The Wireless

Weekly Reading: The best longreads all in one place

10:13 am on 17 February 2017

Our weekly recap highlighting the best feature stories from around the internet.

 

Lana Lopesi discusses Michael Parekowhai's controversial sculpture 'The Lighthouse' on The Pantograph Punch this week. Photo: Auckland Council

Lana Lopesi discusses Michael Parekowhai's controversial sculpture 'The Lighthouse' on The Pantograph Punch this week.

Photo: Auckland Council

An Homage, a Beacon: On Michael Parekowhai's 'The Lighthouse', by Lana Lopesi, Pantograph Punch

“Art has long depended on dirty money. Cigarette and liquor brands sponsored innumerable art exhibitions and competitions in the 20th century. Today, arms and oil companies fund some of the world’s biggest museums and most prestigious biennials. Creative New Zealand, our country’s core funder of the arts (spanning ballet, opera, theatre, you name it), gets much of its funding from the Lotteries Commission. Yes, from gambling.”

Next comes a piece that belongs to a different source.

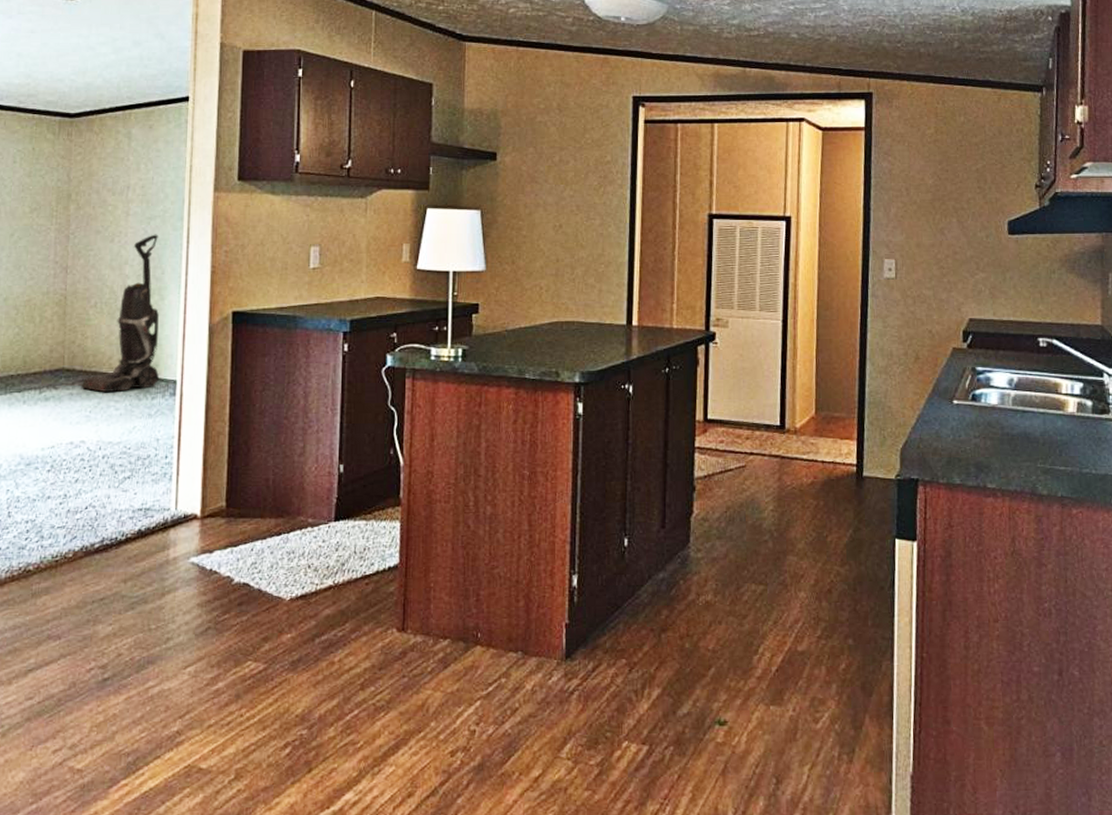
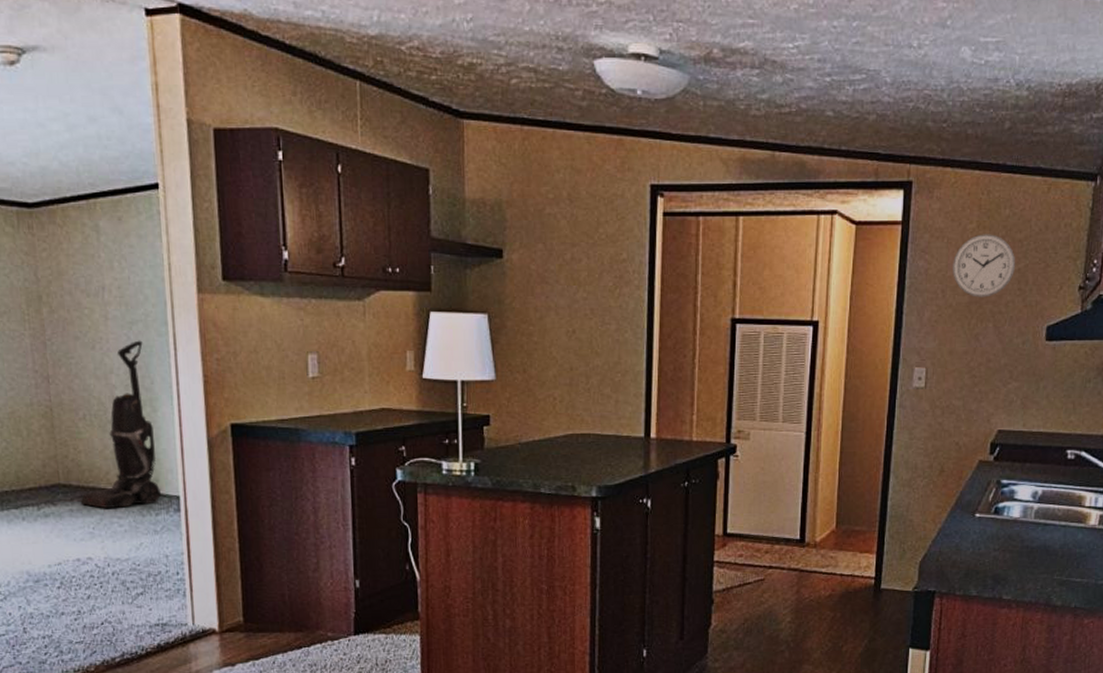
wall clock: none [915,138,974,195] -> present [953,234,1016,298]

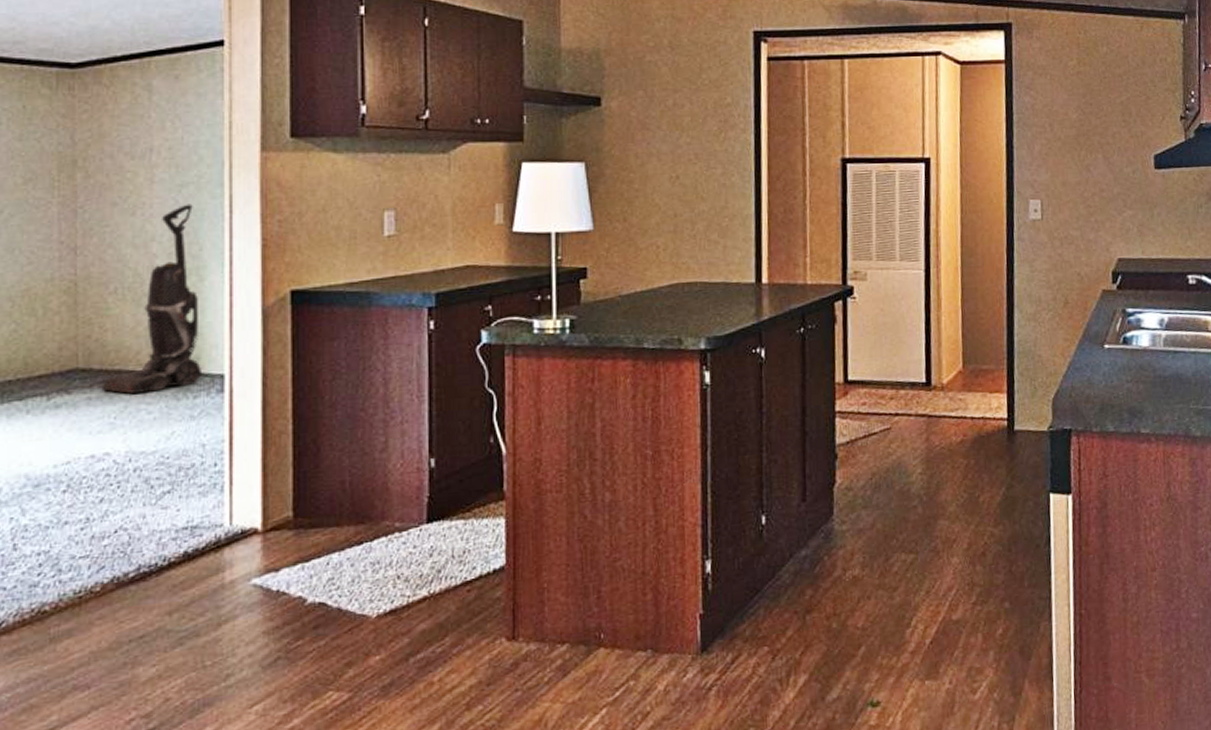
wall clock: present [953,234,1016,298] -> none [1057,70,1118,130]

Neo-Nazis Came for This Small Town. Can You Keep Them From Coming For Yours? By Anne Helen Petersen, Buzzfeed

“It’s there in the gas station manager who tells his employees not to serve people with license plates that indicate they’re from the Blackfeet Reservation. It’s there in the casual misgendering of a queer woman, three beers in, and the comments and stares that follow her through the night. It’s there when people second-guess the credentials of a local orthodontist, simply because he’s Korean-American. And it’s there in the nice-looking white ladies nodding their heads to the phrase “Islam is a black religion.”’

The Wait, by Jessica Grose, Lenny Letter

“I have no real reaction to this news, at least not at first. It's just confirming what I already thought. I need to do something to pass the time, so I start researching my condition online. It turns out I have a blighted ovum, which sounds like a kind of tree rot or Victorian curse. I prefer this term to just miscarriage, because it is vaguely gothic and slightly more specific.”

George Saunders Thinks Empathy Can Still Save Us, by James Yeh, Vice

‘"The progressive thing right now—we gotta fucking person up. We have to be not neurotic. The heroism in this moment is going to be to be humorous, really firm, and really articulate, and, I think, really empathetic, to really reach out to those Trump people that are willing to be reached out to—which, in my experience, is a lot of 'em.”’

'I thought I was smarter than almost everybody': my double life as a KGB agent, by Shaun Walker, The Guardian

“He had been living a double life for so long, he explains, that the ethical quandary of being a bigamist was not a stretch. His two identities inhabited different parts of his brain and, in his mind, neither Jack Barsky nor Albrecht Dittrich were ever unfaithful. “The German and the American were separate personalities. Neither ever dated more than one woman at the same time.”’

Wrestling with Demons: The Story of Chyna's Final Days, by Mitchell Sunderland, Broadly

“On Sunday, April 17, Chyna left Angra a rambling voicemail. "Hey, babe, it's me. I'm sorry that you're feeling sick," she said. "Beautiful day outside. Wish you were here. Really just enjoying by the way. You're welcome to come here and crash. So just enjoy the view. That's a $5 milkshake, see? Anyway all the sailboats are out today. It's a beautiful day. I love you, and I am doing much better, and my Filipino family now knows where I live. So they're over here. Gonna be food getting... Have to go through the two taxes thing all over again." Three days later, on April 20, Chyna was found dead.”

When Things Go Missing, By Kathryn Schulz, The New Yorker

“The morning after the election, I cried again, missing my refugee father, missing the future I had thought would unfold. In its place, other kinds of losses suddenly seemed imminent: of civil rights, personal safety, financial security, the foundational American values of respect for dissent and difference, the institutions and protections of democracy.”